According to the article, The Shepherd Law Group has abandoned the billable hour all together. Pfeiffer reports that,
Shepherd, a five-lawyer firm that specializes in employment law, charges its
clients a flat annual fee or flat price per task. Clients can call the firm as
often as they want to discuss legal issues, although some services, such as
training and litigation, cost extra. The new approach helps clients determine
legal costs in advance and often prevents legal problems from escalating because
clients are no longer reluctant to seek advice out of fear of incurring a hefty
bill, said Jay Shepherd, the firm's founder.
The abandonment of billable hours has a small following in the U.S. with law firms and public relations agencies alike. It’s a refreshing shift but is it “the answer?”

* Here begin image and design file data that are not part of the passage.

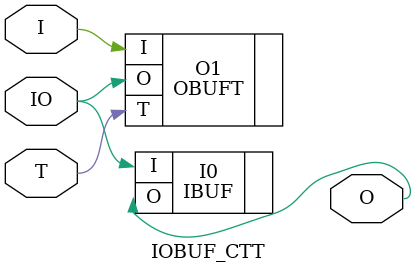
<source format=v>


`timescale  1 ps / 1 ps


module IOBUF_CTT (O, IO, I, T);

    output O;

    inout  IO;

    input  I, T;

        OBUFT #(.IOSTANDARD("CTT") ) O1 (.O(IO), .I(I), .T(T)); 
	IBUF #(.IOSTANDARD("CTT"))  I0 (.O(O), .I(IO));
        

endmodule



</source>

I don’t believe the answer lies in determining “which form of billing is better” as a standard of practice – rather, “which form of billing is better in the individual situation and which will help deliver the best services to the client.” Clients do need options and as a recovering attorney, I agree with Pfeiffer that most people don’t like the billable hour but the key in that term is “most.” “Most” does not equal “all.”
I do find it both amusing and refreshing that Shepherd’s PR agent is quoted in the article since many firms are making the shift as part of their public relations and marketing strategy.
The bottom line: law firms and public relations agencies should offer options to their clients. When you entertain, it’s customary to offer coffee and tea.